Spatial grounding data

_ _ _

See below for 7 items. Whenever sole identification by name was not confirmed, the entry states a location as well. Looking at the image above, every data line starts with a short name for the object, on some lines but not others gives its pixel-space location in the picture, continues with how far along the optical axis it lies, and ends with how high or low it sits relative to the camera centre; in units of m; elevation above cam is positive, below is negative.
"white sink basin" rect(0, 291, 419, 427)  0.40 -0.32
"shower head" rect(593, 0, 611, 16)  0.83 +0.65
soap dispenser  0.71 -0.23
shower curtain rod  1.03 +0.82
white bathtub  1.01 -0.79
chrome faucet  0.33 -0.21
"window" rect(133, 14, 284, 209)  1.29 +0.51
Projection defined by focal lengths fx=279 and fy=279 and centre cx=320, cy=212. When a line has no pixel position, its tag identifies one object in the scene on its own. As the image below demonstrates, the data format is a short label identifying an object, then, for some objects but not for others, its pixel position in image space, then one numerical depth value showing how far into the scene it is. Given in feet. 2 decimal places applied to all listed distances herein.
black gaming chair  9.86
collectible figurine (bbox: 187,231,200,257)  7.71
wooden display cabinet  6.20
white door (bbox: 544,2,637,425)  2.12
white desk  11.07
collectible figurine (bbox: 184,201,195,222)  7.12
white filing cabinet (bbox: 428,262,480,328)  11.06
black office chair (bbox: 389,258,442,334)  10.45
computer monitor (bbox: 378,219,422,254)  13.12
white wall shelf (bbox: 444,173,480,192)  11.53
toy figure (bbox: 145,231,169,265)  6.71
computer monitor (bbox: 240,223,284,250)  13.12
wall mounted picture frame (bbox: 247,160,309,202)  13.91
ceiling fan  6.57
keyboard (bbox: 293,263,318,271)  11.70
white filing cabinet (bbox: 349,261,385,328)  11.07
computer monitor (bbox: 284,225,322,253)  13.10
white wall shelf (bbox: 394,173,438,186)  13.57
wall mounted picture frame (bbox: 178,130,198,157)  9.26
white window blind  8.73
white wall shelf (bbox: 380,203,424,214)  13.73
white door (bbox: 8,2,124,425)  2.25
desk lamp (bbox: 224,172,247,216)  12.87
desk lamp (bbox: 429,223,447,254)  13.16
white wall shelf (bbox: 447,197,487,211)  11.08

_ _ _

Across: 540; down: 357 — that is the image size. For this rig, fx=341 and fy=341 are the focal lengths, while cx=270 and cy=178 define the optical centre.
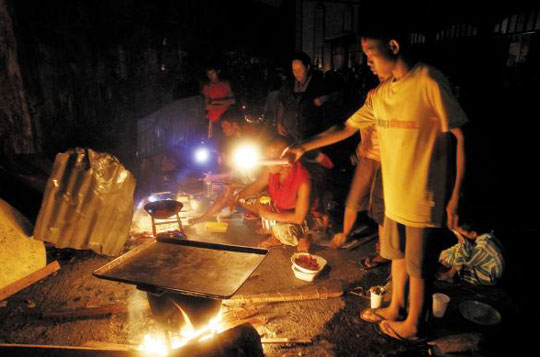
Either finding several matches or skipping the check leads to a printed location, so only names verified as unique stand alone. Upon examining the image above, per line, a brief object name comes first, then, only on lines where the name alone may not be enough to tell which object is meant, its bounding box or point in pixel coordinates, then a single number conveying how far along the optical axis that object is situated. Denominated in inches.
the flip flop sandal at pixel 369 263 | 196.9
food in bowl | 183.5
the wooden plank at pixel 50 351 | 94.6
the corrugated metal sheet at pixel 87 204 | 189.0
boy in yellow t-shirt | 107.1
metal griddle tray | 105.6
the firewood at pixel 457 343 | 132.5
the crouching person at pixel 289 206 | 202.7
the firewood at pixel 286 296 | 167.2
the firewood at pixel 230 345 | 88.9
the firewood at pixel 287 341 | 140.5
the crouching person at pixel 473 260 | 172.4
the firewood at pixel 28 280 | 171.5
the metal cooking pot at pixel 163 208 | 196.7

_ _ _

Your task —
Please write out, exactly as they appear above, only the lines in the stretch from the line with "computer monitor (bbox: 240,223,284,250)" through the line with "white door (bbox: 8,2,124,425)".

Expected answer —
computer monitor (bbox: 240,223,284,250)  13.12
wall mounted picture frame (bbox: 247,160,309,202)  13.91
ceiling fan  6.57
keyboard (bbox: 293,263,318,271)  11.70
white filing cabinet (bbox: 349,261,385,328)  11.07
computer monitor (bbox: 284,225,322,253)  13.10
white wall shelf (bbox: 394,173,438,186)  13.57
wall mounted picture frame (bbox: 178,130,198,157)  9.26
white window blind  8.73
white wall shelf (bbox: 380,203,424,214)  13.73
white door (bbox: 8,2,124,425)  2.25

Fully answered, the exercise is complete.